When using an LLM to automatically generate entities, you can specify instructions (e.g. to provide the number of entities to create from the dataset selected, how to group attributes, information on filters/metrics to create or relationships between these entities).

Automatically generating an entity takes you 80% of the way, you still need to verify and test the entity before exposing it to end-users.

Relationships ¶

Relationships between entities define which keys to use to join two entities. These can both be simple and complex joins.

Glossary ¶

The glossary is a collection of business specific terms. Each term comes with a name, a description and synonyms. These terms can be added manually, or extracted from business documents (i.e. PDFs, PPTs, DOCX). Once terms have been added to the glossary, the Used tab is used to define which terms are used in the semantic model and out of these which should be linked to entities / attributes / metrics / filters.

Golden Queries ¶

Golden Queries are pre-recorded user questions and expected SQL outcomes. Providing Golden queries improves the quality of the Semantic Model Query Tool’s output.

Golden queries have names, the user question and expected SQL outcome.

These can be used for frequently asked questions or to provide guidance for complex queries.

These can be added from the Golden Queries tab or directly from the Playground.

Instructions ¶

Instructions can be added, to help guide the LLM in generating the SQL - e.g. to provide specific instructions on how to deal with date attributes.

Playground ¶

While creating and refining your semantic model, you can test it out in the Playground. The Playground allows you to see how your Semantic Model responds to business questions.

The Playground uses the Semantic Model Query Tool to generate and execute the SQL.

The Playground shows the LLM answer, the SQL queries executed, the records retrieved by the execution of the queries. It also shows value corrections that have been performed, as well as usage of glossary terms.

Playground

The main value of the Playground is testing out questions you are expecting end-users to ask, and using the output of the tool to refine the semantic model.

Other settings ¶

The Indexing tab is where you configure and run the process that allows Dataiku to perform terms resolution and fetch sample values.

You need to specify an Embedding LLM to select the specific embedding model used for semantic resolution of attributes.

Once your settings are configured, you must manually trigger the indexing process to update the semantic model’s knowledge of your data.
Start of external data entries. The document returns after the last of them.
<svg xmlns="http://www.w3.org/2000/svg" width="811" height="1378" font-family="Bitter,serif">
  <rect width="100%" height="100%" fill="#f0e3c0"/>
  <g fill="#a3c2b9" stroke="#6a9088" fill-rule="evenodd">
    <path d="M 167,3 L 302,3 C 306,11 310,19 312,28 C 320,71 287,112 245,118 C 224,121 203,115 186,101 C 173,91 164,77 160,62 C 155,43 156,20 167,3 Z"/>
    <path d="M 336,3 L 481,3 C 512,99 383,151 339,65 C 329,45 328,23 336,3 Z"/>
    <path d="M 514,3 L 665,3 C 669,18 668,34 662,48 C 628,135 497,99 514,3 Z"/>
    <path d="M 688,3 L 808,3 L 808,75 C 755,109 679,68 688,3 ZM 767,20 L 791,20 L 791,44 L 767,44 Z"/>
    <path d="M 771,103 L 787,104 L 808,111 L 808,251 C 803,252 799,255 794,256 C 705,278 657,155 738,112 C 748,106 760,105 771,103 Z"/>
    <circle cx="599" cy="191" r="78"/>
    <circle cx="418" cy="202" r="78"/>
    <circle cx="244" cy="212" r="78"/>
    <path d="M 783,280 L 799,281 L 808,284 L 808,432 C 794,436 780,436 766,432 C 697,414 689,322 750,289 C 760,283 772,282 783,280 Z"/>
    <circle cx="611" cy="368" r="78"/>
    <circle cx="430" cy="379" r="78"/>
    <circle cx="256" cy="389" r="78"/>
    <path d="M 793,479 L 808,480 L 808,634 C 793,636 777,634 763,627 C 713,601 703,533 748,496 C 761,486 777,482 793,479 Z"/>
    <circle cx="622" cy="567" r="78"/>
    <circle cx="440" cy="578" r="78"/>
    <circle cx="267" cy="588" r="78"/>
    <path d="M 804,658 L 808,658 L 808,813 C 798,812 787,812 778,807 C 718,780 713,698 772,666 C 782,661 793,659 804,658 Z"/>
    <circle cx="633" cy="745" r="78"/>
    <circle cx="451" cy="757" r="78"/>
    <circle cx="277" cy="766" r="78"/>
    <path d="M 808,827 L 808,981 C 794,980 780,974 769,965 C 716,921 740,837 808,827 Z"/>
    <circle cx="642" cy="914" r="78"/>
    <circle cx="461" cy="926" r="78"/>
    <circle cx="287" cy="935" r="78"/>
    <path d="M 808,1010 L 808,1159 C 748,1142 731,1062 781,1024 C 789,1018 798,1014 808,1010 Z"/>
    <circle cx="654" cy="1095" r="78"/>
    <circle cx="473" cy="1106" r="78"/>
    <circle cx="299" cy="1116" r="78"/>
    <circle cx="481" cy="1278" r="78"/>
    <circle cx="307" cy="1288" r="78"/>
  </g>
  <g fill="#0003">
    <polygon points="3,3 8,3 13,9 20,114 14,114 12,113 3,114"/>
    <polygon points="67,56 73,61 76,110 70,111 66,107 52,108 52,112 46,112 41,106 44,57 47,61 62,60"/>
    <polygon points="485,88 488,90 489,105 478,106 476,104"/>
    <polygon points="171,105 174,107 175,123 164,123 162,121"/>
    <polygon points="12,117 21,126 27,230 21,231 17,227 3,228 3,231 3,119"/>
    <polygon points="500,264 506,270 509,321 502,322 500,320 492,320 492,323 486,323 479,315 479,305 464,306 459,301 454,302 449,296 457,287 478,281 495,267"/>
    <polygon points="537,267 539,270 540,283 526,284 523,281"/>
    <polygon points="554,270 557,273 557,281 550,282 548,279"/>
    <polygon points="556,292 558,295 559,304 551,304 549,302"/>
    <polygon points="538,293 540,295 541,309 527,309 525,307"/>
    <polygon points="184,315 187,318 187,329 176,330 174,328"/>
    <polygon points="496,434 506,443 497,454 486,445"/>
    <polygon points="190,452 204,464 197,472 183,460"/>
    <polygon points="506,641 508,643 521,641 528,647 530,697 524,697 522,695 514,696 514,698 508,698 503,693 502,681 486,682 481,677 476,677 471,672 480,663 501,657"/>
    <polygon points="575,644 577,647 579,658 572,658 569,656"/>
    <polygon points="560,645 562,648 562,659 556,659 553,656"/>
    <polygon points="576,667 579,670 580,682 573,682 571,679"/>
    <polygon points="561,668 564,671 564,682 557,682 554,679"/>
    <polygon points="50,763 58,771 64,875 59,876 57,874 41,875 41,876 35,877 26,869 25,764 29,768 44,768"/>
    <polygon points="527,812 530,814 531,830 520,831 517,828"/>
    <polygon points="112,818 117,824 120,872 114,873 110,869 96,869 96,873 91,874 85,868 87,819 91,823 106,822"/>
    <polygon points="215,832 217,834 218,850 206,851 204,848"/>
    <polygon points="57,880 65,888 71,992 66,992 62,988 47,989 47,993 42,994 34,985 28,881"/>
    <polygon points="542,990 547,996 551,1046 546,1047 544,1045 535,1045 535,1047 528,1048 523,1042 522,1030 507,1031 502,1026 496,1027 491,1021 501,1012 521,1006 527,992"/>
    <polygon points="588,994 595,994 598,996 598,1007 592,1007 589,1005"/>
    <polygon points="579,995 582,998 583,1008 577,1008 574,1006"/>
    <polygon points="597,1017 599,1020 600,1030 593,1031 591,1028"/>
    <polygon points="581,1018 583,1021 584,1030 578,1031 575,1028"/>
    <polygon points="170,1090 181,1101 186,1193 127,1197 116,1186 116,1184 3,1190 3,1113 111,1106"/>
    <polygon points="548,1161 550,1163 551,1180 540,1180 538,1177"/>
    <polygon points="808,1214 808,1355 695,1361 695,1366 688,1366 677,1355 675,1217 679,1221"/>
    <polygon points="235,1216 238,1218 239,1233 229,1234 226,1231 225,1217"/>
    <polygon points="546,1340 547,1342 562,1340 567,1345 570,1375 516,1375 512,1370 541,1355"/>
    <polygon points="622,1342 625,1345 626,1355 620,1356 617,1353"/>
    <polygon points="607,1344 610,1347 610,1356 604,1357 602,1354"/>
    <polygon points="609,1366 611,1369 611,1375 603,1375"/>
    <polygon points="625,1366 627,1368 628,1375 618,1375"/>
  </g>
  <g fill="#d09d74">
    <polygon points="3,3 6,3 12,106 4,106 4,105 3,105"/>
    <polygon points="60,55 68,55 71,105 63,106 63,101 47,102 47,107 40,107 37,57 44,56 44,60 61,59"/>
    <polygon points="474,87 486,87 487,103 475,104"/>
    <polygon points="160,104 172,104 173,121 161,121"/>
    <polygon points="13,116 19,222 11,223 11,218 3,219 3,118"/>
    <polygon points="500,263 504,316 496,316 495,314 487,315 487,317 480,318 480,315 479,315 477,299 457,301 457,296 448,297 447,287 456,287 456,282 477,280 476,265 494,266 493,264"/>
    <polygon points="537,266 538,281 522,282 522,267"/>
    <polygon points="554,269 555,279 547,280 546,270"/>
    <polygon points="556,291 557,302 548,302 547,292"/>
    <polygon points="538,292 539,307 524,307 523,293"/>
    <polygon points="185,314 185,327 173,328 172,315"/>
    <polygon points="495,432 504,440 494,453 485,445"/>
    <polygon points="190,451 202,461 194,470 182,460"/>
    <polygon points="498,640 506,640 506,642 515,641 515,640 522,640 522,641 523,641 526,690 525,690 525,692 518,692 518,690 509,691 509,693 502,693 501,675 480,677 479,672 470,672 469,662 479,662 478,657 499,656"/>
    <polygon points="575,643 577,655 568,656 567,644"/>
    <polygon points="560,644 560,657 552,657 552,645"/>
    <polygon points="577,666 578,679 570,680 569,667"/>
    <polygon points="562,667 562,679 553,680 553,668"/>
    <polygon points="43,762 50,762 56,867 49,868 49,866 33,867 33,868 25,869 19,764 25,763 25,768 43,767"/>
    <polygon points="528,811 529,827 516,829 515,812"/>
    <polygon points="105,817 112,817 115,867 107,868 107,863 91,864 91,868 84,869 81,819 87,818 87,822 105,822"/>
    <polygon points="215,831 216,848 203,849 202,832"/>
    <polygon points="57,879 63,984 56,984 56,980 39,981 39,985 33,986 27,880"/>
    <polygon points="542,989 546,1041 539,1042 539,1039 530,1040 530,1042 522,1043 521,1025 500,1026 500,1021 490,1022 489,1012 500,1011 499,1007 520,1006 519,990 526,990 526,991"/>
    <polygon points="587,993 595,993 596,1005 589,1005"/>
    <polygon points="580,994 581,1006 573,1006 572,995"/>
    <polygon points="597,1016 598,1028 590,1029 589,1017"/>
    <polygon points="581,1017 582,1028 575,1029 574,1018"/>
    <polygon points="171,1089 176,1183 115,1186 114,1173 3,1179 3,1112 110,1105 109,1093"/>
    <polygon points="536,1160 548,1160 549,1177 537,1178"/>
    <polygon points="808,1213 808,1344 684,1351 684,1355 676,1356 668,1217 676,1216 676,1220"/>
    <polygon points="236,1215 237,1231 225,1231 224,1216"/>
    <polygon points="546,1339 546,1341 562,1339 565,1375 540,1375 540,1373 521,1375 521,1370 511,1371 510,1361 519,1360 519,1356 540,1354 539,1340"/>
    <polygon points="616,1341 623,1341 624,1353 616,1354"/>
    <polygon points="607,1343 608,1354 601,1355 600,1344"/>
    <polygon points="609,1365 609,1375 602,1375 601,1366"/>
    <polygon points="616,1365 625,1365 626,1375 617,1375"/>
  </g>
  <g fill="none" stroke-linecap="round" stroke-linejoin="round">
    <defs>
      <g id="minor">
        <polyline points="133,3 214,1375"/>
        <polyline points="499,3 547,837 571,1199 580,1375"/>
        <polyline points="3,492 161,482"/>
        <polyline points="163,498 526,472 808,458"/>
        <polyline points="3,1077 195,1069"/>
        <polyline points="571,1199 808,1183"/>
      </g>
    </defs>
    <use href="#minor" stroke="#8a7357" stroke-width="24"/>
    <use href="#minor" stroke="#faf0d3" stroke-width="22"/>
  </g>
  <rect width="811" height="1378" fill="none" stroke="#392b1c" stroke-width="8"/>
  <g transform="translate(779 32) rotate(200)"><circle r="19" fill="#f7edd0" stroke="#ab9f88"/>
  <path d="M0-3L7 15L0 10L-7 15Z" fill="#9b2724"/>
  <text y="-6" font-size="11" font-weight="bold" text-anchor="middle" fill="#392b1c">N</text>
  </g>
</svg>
Security and Permissions ¶

Project Access: Users must have Read project content permissions on the project containing the Semantic Model to use it.
Data Security: Semantic Models respect underlying Dataiku dataset permissions. If a user does not have access to the underlying connection or dataset, the Semantic Search tool will fail for that user.
Versioning: Only an “Active” version of a model can be used by agents in production, ensuring that draft changes do not break existing workflows.